Srur, “Bizi soyunmaya zorluyorlar, sonra da üstümüzü arıyorlardı. Bizi hücrelerden koridora çıkarıyorlar ve odayı baştan aşağı arıyorlardı. Bu bir saat ya da birkaç saat sürebiliyordu ve bağırma, saldırı ve copla dayak da içeriyordu” dedi.
Mahkumların B'Tselem raporundaki bu ifadeleri, İsrail cezaevlerinde Filistinlilere yönelik insanlık dışı muamelelerin sadece birkaç örneği. Rapor daha birçok tanıklıkla birlikte, İsrail hükümetinin cezaevlerinde uyguladığı politikaların dehşet verici boyutlara ulaştığını gösteriyor.
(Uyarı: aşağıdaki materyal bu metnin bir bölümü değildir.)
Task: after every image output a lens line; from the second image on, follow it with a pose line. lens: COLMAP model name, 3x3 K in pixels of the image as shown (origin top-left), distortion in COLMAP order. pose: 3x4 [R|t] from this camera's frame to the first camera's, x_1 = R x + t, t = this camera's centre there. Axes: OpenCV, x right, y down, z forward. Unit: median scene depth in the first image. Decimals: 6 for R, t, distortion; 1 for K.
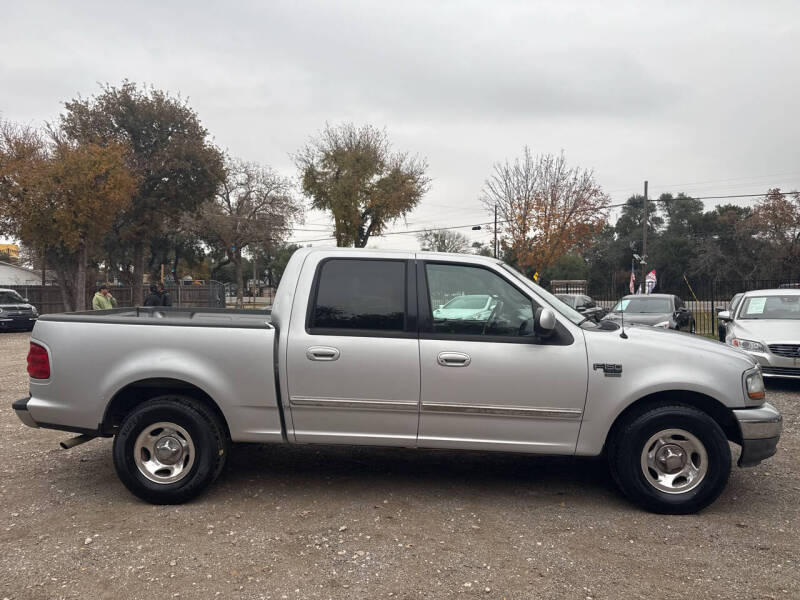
lens RADIAL K [[558.8, 0, 400.0], [0, 558.8, 300.0], [0, 0, 1]] dist [0.101569, -0.181215]
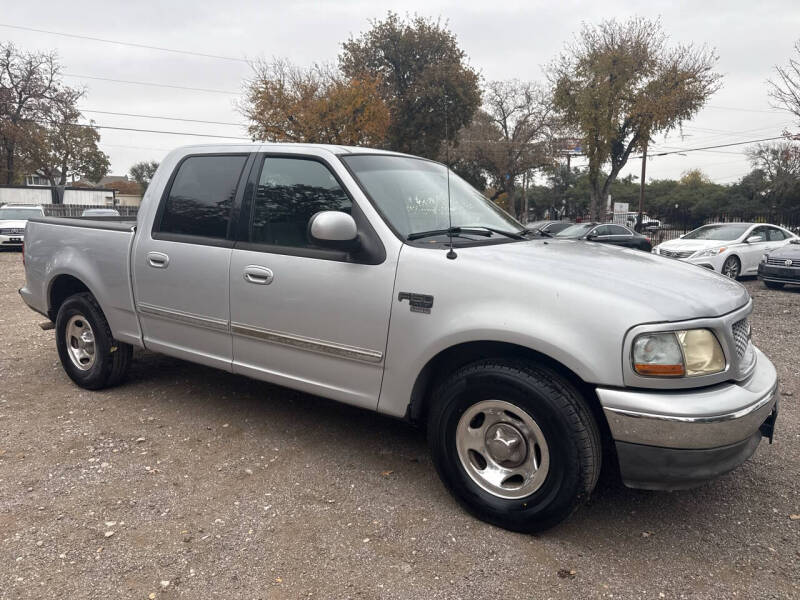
lens RADIAL K [[560.0, 0, 393.7], [0, 560.0, 305.1], [0, 0, 1]] dist [0.060893, -0.084646]
pose [[0.855259, 0.087367, -0.510783, 0.101202], [-0.019872, 0.990490, 0.136143, 0.005022], [0.517819, -0.106288, 0.848862, 0.058722]]
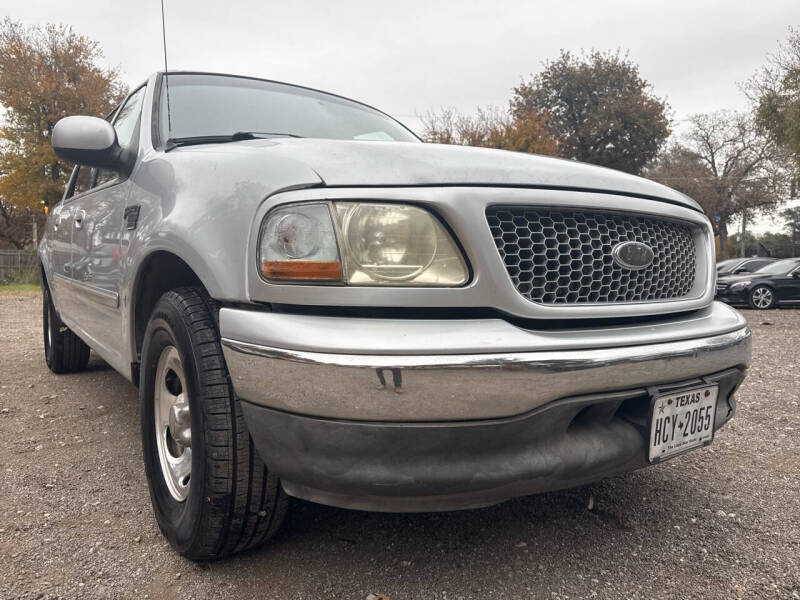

Raporun tamamına BURADAN ulaşabilirsiniz (İngilizce)
B’Tselem hakkında
İsrail işgali altındaki Filistin topraklarındaki insan hakları ihlallerini belgelemek, bu tür ihlallerin varlığının inkar edilmesine karşı mücadele etmek ve İsrail'de bir insan hakları kültürü yaratılmasına yardımcı olmak amacıyla 1989’da kuruldu. Merkezi Kudüs’te.
Filistinlilerin ve Yahudilerin, insan haklarının, özgürlüğün ve eşitliğin garanti altına alındığı bir gelecek için çalışıyor. (BİANET) (FOTOĞRAF: Fotoğraf: Chaim Goldberg/Flash90)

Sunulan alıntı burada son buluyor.